[Input data]
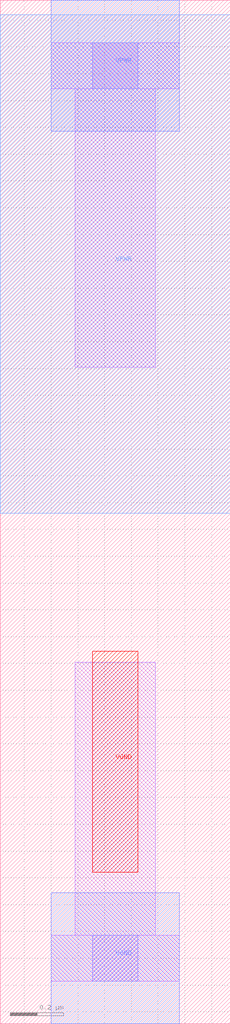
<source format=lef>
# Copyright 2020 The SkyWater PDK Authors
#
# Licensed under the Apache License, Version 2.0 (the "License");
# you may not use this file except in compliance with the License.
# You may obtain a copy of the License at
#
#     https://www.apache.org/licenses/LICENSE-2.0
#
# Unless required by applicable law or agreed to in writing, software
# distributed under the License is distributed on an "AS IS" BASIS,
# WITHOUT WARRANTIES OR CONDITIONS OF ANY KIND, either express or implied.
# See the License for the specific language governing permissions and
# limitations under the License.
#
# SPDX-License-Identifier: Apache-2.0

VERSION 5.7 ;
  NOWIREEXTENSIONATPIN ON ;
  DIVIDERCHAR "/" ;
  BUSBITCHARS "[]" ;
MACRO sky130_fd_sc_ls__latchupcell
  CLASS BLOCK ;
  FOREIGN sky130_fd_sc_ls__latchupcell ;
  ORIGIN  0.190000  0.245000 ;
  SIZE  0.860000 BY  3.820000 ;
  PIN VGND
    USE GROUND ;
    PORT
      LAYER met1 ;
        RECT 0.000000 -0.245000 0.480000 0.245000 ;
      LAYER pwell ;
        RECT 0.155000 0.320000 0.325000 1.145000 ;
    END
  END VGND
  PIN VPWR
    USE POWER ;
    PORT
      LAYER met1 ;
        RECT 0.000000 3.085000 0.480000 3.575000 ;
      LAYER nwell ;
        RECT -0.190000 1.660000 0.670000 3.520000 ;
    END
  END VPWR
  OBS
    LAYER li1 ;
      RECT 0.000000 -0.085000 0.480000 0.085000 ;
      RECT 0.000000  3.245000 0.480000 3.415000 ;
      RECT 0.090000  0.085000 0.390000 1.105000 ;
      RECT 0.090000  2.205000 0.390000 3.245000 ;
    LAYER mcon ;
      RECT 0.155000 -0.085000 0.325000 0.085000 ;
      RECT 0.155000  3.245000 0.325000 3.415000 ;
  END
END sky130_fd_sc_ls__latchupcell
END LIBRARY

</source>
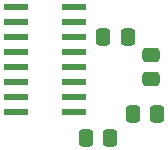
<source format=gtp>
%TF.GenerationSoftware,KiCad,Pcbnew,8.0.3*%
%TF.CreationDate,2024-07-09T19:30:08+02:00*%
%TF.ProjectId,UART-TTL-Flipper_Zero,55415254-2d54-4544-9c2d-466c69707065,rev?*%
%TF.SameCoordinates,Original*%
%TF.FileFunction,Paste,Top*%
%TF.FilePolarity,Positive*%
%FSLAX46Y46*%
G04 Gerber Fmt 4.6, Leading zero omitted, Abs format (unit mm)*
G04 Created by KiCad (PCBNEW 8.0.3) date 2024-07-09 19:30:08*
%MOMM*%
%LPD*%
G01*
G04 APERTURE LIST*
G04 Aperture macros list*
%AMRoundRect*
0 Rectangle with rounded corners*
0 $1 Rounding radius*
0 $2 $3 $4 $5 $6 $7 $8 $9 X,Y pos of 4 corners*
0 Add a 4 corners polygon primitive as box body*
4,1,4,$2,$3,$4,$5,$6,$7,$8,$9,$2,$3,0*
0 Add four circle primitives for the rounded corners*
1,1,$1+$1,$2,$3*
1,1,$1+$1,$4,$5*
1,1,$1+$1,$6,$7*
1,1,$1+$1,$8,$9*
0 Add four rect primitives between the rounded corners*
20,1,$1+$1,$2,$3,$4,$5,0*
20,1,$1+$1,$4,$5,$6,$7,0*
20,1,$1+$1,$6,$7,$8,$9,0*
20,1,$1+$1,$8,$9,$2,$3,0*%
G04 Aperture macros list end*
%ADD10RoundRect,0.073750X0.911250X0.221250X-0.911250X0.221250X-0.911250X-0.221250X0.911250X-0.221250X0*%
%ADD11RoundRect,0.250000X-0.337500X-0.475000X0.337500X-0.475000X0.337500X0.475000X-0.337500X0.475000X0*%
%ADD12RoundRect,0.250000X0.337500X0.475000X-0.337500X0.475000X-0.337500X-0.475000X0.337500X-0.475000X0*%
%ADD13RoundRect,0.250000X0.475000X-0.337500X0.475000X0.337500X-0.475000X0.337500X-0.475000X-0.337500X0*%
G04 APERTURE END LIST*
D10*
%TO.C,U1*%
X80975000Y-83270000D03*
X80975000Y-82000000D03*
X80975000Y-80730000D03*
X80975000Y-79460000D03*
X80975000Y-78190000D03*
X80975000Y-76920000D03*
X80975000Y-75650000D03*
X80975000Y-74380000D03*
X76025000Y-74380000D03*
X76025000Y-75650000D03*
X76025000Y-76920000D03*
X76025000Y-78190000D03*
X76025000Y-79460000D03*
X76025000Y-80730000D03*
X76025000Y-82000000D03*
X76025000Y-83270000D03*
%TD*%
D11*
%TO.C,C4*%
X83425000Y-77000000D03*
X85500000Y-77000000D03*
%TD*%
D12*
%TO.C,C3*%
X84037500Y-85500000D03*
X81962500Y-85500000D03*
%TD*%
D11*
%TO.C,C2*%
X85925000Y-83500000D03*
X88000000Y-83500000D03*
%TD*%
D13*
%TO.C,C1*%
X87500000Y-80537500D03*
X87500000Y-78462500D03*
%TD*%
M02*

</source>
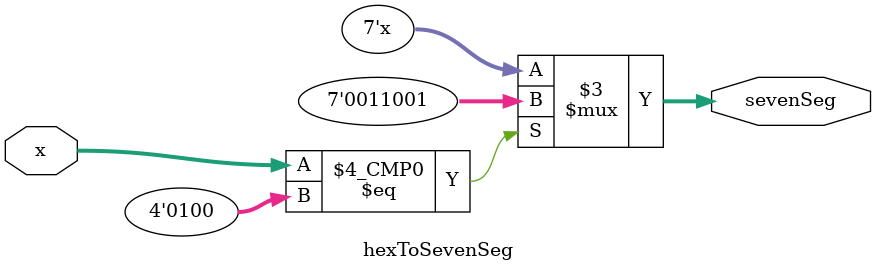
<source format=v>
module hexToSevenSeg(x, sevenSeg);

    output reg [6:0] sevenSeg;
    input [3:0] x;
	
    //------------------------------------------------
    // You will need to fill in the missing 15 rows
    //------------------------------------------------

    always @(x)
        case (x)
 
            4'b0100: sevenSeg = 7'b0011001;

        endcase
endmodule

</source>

[Work to complete] Return each line of the listing that holds the string "under".

[Response for this exercise]
# Licensed under the Apache License, Version 2.0 (the "License");
# distributed under the License is distributed on an "AS IS" BASIS,
# limitations under the License.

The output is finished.